Weta also did The Abilisk Pit sequence, tackled water VFX — “always a huge challenge,” notes Williams — and the battle onboard the Arete, where 18 shots were stitched together into one seamless two-and-a-half-minute action shot. For the surrounding city scenes, the team used a CityBuilder-like approach to procedurally generate the layout and dressing for about 24 square miles on the Arête’s structure. They also built an entire city surrounding the Arete that was loosely based on Seattle. For all the character work, Weta worked closely with Framestore and the other VFX houses.
Napoleon
Battle scenes also starred in Ridley Scott’s Napoleon, which seamlessly blended MPC and ILM’s CG work with practical effects. The film’s highlights include the massive digital armies created by MPC and their VFX supervisor Charley Henley using some 700 actors and stunt men, which were digitally multiplied in post (see Marc Loftus’ feature in the November/December issue).

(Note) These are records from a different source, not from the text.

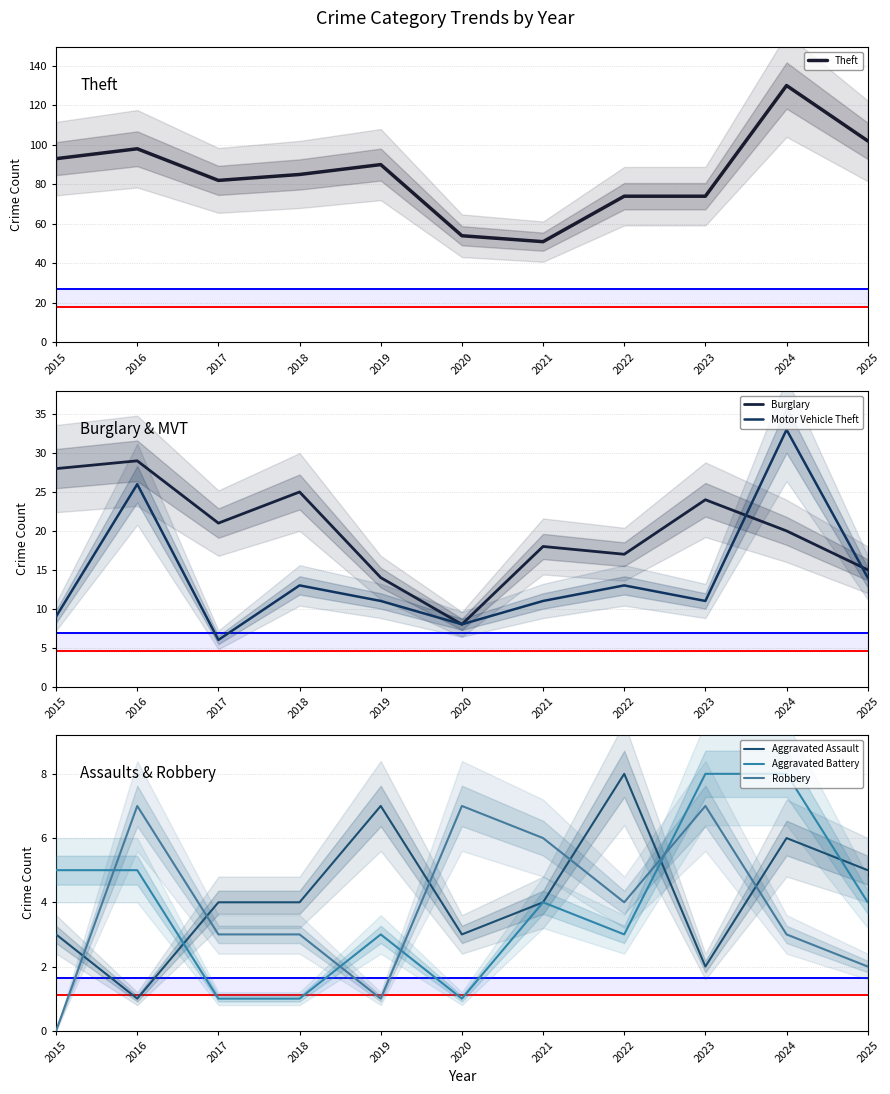

True or false: Motor Vehicle Theft and Aggravated Battery intersect in this chart.

False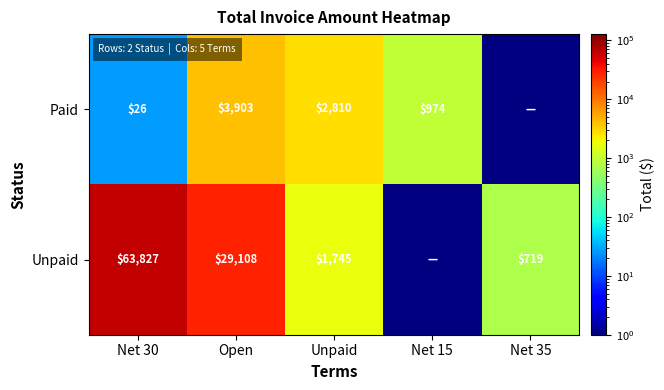

What is the total value across all series at Net 30?

63853.0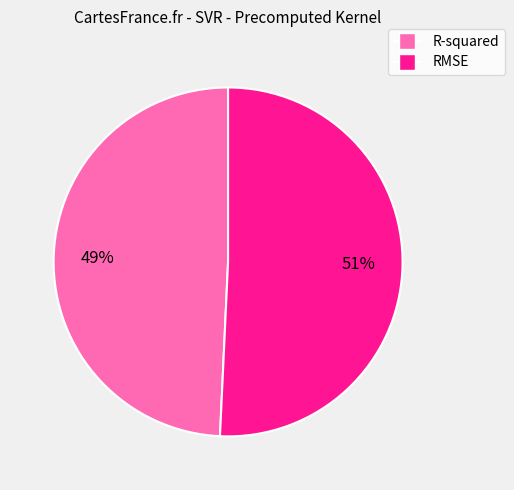

The RMSE slice represents 51% of the pie. True or false?

True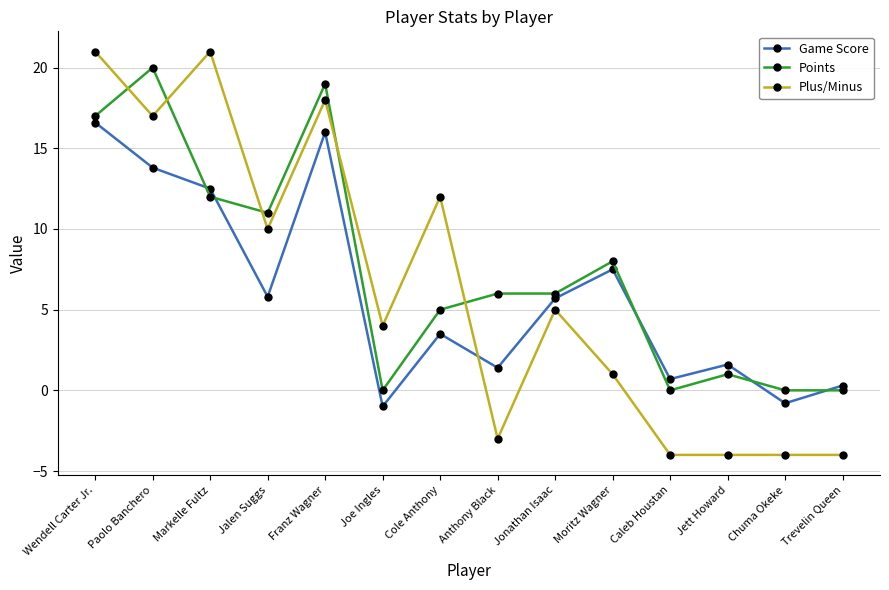

What is the difference between the highest and lowest values at Jalen Suggs?

5.2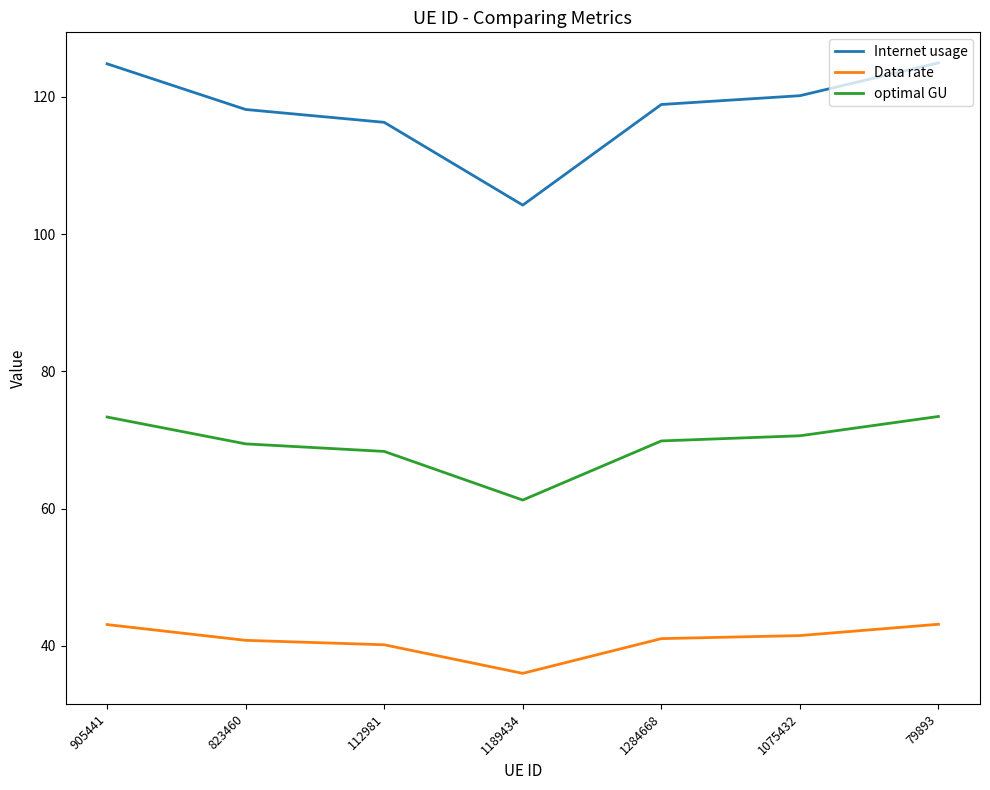

What position from the right is 1075432?

2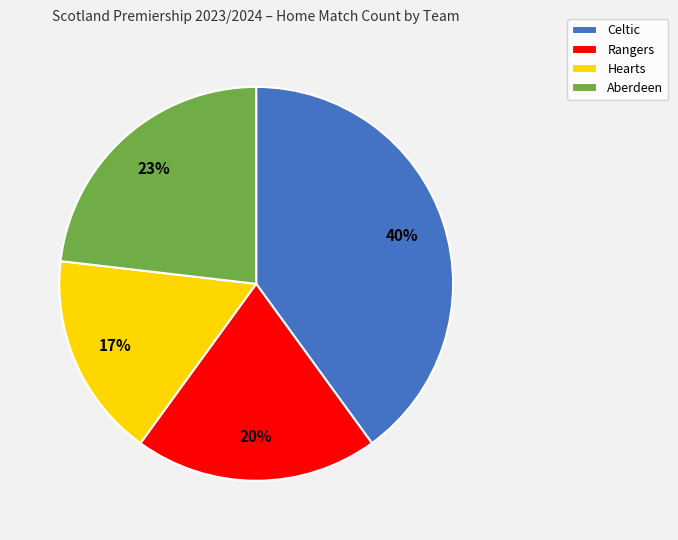

Which category has the biggest portion of the pie?

Celtic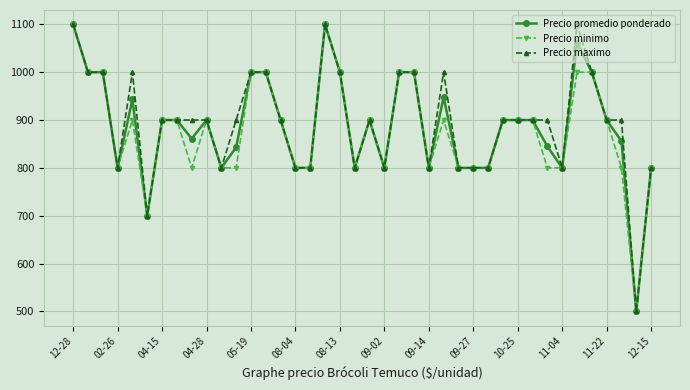

At how many categories does at least one series exceed 657?

39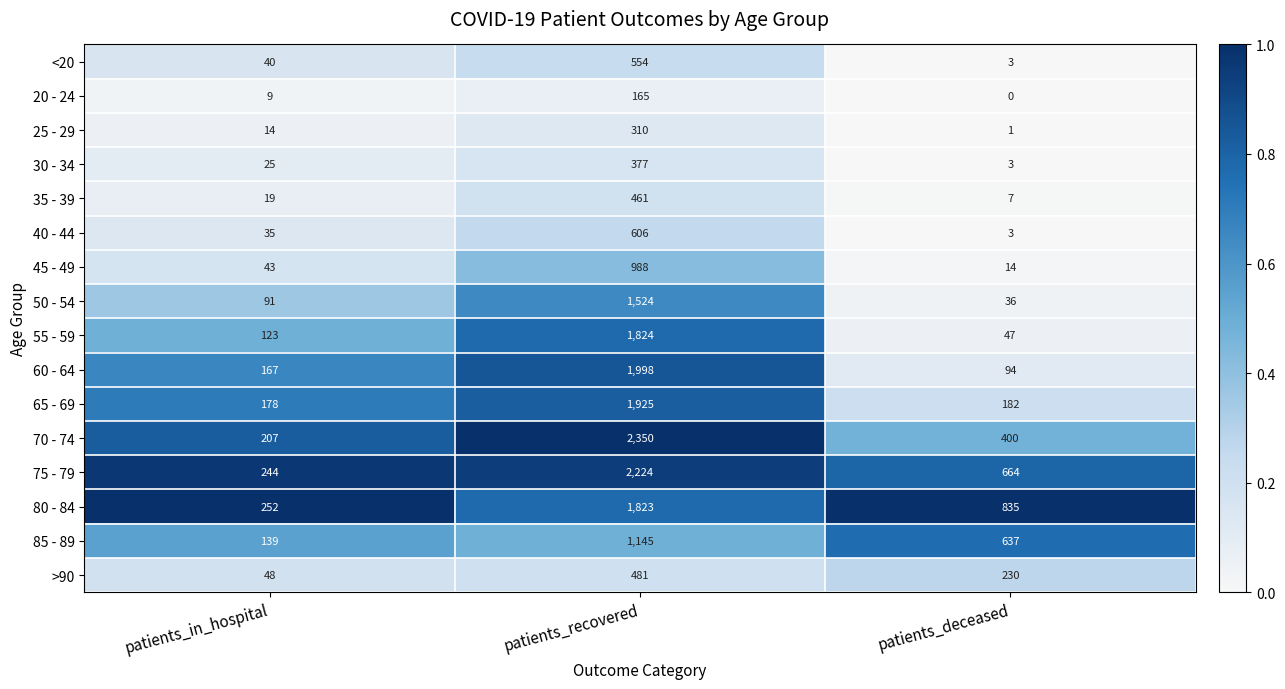

List the series in order of their peak value, lowest first.

20 - 24, 25 - 29, 30 - 34, 35 - 39, >90, <20, 40 - 44, 45 - 49, 85 - 89, 50 - 54, 80 - 84, 55 - 59, 65 - 69, 60 - 64, 75 - 79, 70 - 74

Mission: Impossible — Dead Reckoning Part One also scored a VFX nomination, a first for the franchise, which was also nominated for Achievement in Sound. The seventh film in the series is stuffed full of spectacular VFX, and Oscar-winning writer/director/producer Chris McQuarrie and his team did a lot of previs and postvis. Some sequences, such as the car chase in Rome, only needed a minimum.
“We had to previs the Spanish Steps bit, owing to the hugely-complex problem of how to destroy the steps without ever physically touching them,” reports McQuarrie. By contrast, the train wreck was previsualized extensively, as the final result mixed a real train plunging off a VFX bridge with VFX simulating explosions.
The motorcycle jump Tom Cruise makes off a mountain top was also one of the most difficult VFX sequences to create, as it involved the star riding a real motorcycle on a ramp before he paraglides off the mountain.
“The nature of the camera move and the fact that the ramp had to be smooth, yet the terrain had to feel natural, made for an insane number of frame-by-frame complications — compounded by our insistence that no digital-doubling was permitted,” he explains. “Despite countless iterations, there were still a few frames that I was not satisfied with. Finally, [editor] Eddie Hamilton and I added a simulated a camera bobble, a barely perceptible 22-frame bump.”
Mission: Impossible — Dead Reckoning Part One
VFX included countless graphics shots, all “precisely honed down to the millisecond, conveying non-stop story that has to be conveyed in shots often as short as 13 frames,” he notes. Ultimately the team created over 2,500 VFX shots, with ILM doing the bulk of the work.
Other vendors included BlueBolt, Rodeo FX, Lola, SDFX, Yannix, BeloFX, Alchemy, One of Us, Cheap Shot, Atomic Arts, Untold Studios, Blind Ltd. and Territory.
“We had a great deal of VFX work just removing camera rigs and safety gear, and the underwater submarine shots are entirely CGI,” he adds. “I drove the VFX people crazy, but their work speaks for itself.”